In the doorway I literally ran into Rick Zant.

“I finally got the Bright Tomorrows attorney to come around,” he said. “They ID’d him from the press conference composite. He was there, shooting video for members. David Lumsden — home address in Capistrano. Dawn Christie was kind enough to follow suit if we’d offer a specific name. Bingo — he shot videos for them, too. Same name and address. Woolton has four men out of the Capo substation on the house.”

“There won’t be a house.”

The old fury surged through me as I stood there, realizing that cracking an alias hadn’t helped us much at all. He was still out there — The Horridus, I. R. Shroud, Gene Vonn, David Lumsden, Warren Witt, David Webb, John Q. Public, what did it goddamned matter — and we were still in here, waiting for him to make the next move. I felt like a fly caught in a web, trapped by the silk and knowing that the spider was moving in.

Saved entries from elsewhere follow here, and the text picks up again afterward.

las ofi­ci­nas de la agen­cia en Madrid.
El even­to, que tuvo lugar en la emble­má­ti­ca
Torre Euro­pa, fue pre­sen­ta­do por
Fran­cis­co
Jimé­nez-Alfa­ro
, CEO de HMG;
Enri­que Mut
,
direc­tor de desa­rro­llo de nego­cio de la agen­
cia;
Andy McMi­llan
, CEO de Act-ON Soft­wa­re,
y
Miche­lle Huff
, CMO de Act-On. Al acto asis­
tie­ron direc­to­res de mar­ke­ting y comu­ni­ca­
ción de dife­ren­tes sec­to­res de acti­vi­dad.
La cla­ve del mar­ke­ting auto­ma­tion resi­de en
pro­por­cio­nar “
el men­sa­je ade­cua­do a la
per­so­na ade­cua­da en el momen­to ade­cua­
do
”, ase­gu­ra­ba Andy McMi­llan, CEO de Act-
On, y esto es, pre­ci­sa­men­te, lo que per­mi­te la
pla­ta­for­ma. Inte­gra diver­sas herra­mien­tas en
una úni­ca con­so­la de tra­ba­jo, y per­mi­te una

So I kicked the wall of the hallway. My foot went through the plasterboard. When I brought out my shoe it was covered in white dust.

“That hurts,” I said.

“I can see that it might, Terry. Maybe if you smash up your other foot too, it will help us catch this guy. You can’t expect him to go around town using his real name, can you?”

I kicked another hole in the wall.

“Nice to have you back, Terry!” someone piped from Room Horrible.

“Get to work!” I yelled back, already dialing the home number for Sam Welborn on my cell phone. I told him I was back in the hunt. He said he was happy to hear that, and I told him we had two more aka’s and bad addresses, a botched abduction and a murder. What I needed now was anything he could give me on Collette Loach.

He was silent. Then, “Who in hell’s that, Terry?”

“One of Wanda’s daughters or sisters, I’m hoping.”

“Well, I’ve already got the sisters checked out and Collette ain’t one of them. But her daughters, those girls were grown and gone by the time Wanda bought that place in Hopkin. All’s they did was visit sometimes.”

“Ask around, Sam.”

“I have been. That’s what I’m telling you.”

“Maybe someone out in Hopkin remembers her. Forget the phone company — we’ve already struck out with them.”

“What is it you want to know about her?”

“If she’s related to Wanda. And if so, exactly where she is. I need a phone number and an address and I need it soon.”

“I’m on it.”

Within the next fifteen minutes, CNB, all three networks and two L.A. stations had reporters and camera crews set up in the conference room, along with writers and photographers from the Times and the Register. Amanda Aguilar and the animal control officer had completed their collaboration and a blown-up version of the sketch now sat on an easel beside the podium. He looked like one of those hot new actors — a smartass with a Vandyke and a wispy mustache. I stood at the back of the room with hope in my heart, a hard glance at Ishmael and a secret smile for Donna, who didn’t notice me as she stood on the dais and completed a sound check with her shooter.